In many Anglican churches, the priest will hold up the bread for the Eucharist, either during or after the Eucharistic prayer. We do this to focus the attention of the congregation at a pivotal moment in the liturgy. As Anglicans, we believe that the Body and Blood of Christ are present in the bread and wine we share at the altar. We may not necessarily agree on how or when it happens, but we believe that the bread and wine change. They are not literally becoming Christ’s Body and Blood, but there is something more than a purely symbolic representation. The best that we can say is that Christ is present sacramentally in these formerly ordinary things.
Some clergy hold up the bread because the congregation are watching for a glimpse of Jesus. This moment becomes a focal point in the service when the faithful show the reverence and devotion they would show to Christ himself if he were physically present. Others hold up the bread to show the congregation what they are becoming. Just as ordinary bread becomes the Body of Christ, so ordinary people are becoming the Body of Christ—the Church.
Receiving and becoming the Body of Christ is a great privilege for us, but it also comes with a great responsibility. By elevating the consecrated bread, holding it up for the people to see, the priest is also showing them what they must do. Our encounter with Christ is not limited to an hour in church on Sunday. What happens next? We are dismissed, sent out into the world, to show Jesus to the world, just as he has been shown to us.
This is the heart of mission, and it’s something particularly worth remembering at this time of year. We have just come out of the Christmas season, with its emphasis on God taking human flesh and becoming like us. January takes us into the season of Epiphany, when the Gospel lessons, especially in the early weeks, focus on Jesus making himself known to the world. We hear the story of the coming of the Magi, and then of Christ’s baptism in the River Jordan and the voice from heaven that proclaims him to be God’s Son. We see the first sign that he performs at the wedding in Cana.
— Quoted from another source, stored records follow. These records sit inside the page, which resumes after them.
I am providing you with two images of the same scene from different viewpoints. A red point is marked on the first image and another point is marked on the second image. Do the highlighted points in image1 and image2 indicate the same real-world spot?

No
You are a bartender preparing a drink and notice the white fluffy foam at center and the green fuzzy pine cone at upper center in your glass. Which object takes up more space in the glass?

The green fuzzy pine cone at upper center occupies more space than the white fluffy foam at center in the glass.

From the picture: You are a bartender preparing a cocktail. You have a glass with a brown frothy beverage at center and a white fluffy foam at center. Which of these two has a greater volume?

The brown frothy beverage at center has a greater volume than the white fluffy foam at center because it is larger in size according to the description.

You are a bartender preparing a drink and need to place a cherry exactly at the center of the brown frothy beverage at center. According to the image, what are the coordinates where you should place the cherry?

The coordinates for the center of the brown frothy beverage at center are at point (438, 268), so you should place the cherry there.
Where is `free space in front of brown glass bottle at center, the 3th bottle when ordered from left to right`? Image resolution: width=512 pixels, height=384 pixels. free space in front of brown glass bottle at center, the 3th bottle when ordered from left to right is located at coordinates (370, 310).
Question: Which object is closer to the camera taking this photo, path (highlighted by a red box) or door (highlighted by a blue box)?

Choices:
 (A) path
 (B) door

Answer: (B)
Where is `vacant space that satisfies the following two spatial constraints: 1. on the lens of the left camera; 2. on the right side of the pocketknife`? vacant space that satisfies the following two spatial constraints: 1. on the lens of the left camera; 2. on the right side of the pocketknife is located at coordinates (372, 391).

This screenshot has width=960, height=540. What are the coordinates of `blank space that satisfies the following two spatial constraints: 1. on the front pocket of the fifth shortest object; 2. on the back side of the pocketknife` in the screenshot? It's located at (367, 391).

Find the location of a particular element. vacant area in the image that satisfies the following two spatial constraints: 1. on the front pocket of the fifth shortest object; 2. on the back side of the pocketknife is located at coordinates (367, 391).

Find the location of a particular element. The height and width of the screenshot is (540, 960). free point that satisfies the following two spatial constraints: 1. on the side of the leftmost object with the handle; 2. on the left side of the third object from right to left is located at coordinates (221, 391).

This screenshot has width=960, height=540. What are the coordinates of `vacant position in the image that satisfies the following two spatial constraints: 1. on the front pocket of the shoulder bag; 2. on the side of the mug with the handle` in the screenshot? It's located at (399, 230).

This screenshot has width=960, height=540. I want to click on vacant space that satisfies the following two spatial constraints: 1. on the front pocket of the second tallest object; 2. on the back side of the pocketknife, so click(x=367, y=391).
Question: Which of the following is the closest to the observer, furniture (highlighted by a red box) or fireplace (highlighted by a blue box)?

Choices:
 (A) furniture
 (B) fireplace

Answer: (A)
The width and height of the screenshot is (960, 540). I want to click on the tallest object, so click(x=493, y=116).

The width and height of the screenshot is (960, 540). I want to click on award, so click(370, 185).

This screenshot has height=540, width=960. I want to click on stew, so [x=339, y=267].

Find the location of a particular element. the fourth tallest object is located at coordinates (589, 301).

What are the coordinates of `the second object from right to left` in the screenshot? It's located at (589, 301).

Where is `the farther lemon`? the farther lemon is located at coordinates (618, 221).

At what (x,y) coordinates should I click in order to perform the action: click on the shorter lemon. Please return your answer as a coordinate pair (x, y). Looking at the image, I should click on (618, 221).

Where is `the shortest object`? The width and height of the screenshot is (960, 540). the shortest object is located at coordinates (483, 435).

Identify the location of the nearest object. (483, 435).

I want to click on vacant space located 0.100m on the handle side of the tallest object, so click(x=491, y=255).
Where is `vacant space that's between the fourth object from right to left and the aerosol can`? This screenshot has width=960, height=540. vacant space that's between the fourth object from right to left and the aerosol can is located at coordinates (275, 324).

We see him making himself known in the synagogue at Capernaum, and telling his first disciples to let down their nets for a catch. The theme builds to a climax on the last Sunday after Epiphany, when we see him transfigured, speaking to Moses and Elijah in dazzling white clothing. All these stories are the stories of Christ being revealed to the world, and as we leave our churches on Sunday morning, we are stepping out into the mission that God calls us to share.
‘As the Father has sent me, so I send you,’ says Jesus. When we proclaim the good news that we have heard, or make disciples, or care for those in need, or challenge injustice and corruption, or care for the world that has been put into our care, we are carrying on the work that Christ began. There is a story in John’s Gospel of a group of Greeks who have arrived in Jerusalem, and come to Jesus’ disciples saying ‘We want to see Jesus.’ For some people, all they know of Jesus will be what they see and hear from us. When people look to us, will they see signs of lives transformed? How are we holding Christ up for the world to see?